In spring 1942, Irena and Janina accompany the German officers as they relocate east, to Ternopol. One of Irena’s tasks is to oversee a laundry room staffed by twelve Jews from the local work camp. She befriends the Jewish workers and, as she learns of the abuse going on in the camp, determines to help them however she can. She eavesdrops on the cruel SS officer, Sturmbannführer Rokita, who mistreats her workers, when she serves the Germans at mealtimes, and she passes on information about raids to her Jewish friends.  Meanwhile, after noticing an officer ogling Janina, Irena decides she can best protect her sister by sending her back to Radom, leaving Irena to help the Jews alone.

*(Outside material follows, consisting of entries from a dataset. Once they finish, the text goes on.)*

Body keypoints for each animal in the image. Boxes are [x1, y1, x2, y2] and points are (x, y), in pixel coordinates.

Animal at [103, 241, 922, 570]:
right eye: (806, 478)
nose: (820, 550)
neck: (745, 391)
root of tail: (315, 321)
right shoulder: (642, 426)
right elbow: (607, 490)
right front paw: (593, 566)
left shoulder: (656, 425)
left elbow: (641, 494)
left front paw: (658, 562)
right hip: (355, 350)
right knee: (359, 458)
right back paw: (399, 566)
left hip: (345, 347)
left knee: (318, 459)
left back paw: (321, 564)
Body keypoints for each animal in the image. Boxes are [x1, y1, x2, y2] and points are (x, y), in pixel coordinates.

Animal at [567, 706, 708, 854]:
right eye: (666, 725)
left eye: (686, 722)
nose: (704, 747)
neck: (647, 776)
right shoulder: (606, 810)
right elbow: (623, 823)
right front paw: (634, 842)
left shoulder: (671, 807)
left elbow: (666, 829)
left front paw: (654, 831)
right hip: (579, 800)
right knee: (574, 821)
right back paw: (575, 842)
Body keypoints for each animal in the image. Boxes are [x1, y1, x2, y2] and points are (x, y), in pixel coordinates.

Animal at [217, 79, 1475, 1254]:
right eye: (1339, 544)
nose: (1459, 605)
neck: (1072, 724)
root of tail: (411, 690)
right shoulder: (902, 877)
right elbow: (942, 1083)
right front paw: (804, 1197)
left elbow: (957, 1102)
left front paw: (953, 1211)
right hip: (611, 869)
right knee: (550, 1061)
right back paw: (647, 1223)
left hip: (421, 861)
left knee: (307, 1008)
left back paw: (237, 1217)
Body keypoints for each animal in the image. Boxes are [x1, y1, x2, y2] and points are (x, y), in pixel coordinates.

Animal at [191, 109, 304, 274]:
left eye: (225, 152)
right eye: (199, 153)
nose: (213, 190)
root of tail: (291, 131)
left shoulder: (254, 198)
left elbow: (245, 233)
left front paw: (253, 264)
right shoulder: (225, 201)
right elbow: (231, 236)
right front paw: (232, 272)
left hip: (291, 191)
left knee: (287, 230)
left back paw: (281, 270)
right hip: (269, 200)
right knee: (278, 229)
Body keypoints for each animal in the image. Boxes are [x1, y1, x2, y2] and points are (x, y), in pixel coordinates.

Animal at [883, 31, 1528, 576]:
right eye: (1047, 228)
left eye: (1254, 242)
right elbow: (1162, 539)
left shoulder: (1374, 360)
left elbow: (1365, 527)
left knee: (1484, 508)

By spring 1943 the Aktionsagainst Jews—raids where Jews disappear, never to be heard of again—are increasing, and Irena smuggles six of her workers to a nearby forest, where they will hide from the Germans. Irena overhears Rokita saying that Hitler plans to exterminate all the Jews in Ternopol by July. Meanwhile, Major Rügemer is relocating to a nearby villa and asks Irena to move in as his housekeeper. She discovers the villa’s basement is the perfect place to hide the rest of the laundry room workers, and she manages to smuggle them in just before the final extermination of the Jews occurs.

Irena successfully hides ten Jews in the basement, and while Rügemer eventually discovers the presence of two of the Jewish women, he agrees to keep her secret, but only if Irena will be his mistress. Irena, feeling she has no choice, agrees to this fate she considers worse than rape.

As 1944 arrives, Russian forces are advancing, and the Germans are evacuating Ternopol. Irena smuggles the Jews to the forest, knowing the war is almost over, and she has brought them through alive.

Rügemer and Rokita bring Irena to Kielce, where the major wants Irena to continue working for him, but she escapes and joins a partisan group. Irena falls instantly in love with the group’s leader, Janek Ridel, and they are engaged to be married. Janek, however, is killed in an ambush on the Germans.

The war ends, and a grieving Irena begins to search for her family. She reconnects with her Jewish friends and finds they’ve all survived, but she learns her father was killed for disrespecting German soldiers, while her mother and sisters are in hiding because of Irena’s partisan ties. Realizing she can’t visit her family without endangering them, she accepts that she may never see them again.

Irena lives in a repatriation camp in Germany for three years before a UN worker, William Opdyke, offers her US citizenship after hearing her story. In a postscript, we learn that after arriving in the US, Irena encountered Opdyke by chance and the two later married and had a daughter, Janina. Irena was finally able to visit Poland and reunite with her sisters in 1984, and she dedicated her later years to sharing her story and making sure the horrors of the Holocaust—and the heroism of those who fought against it—are never forgotten.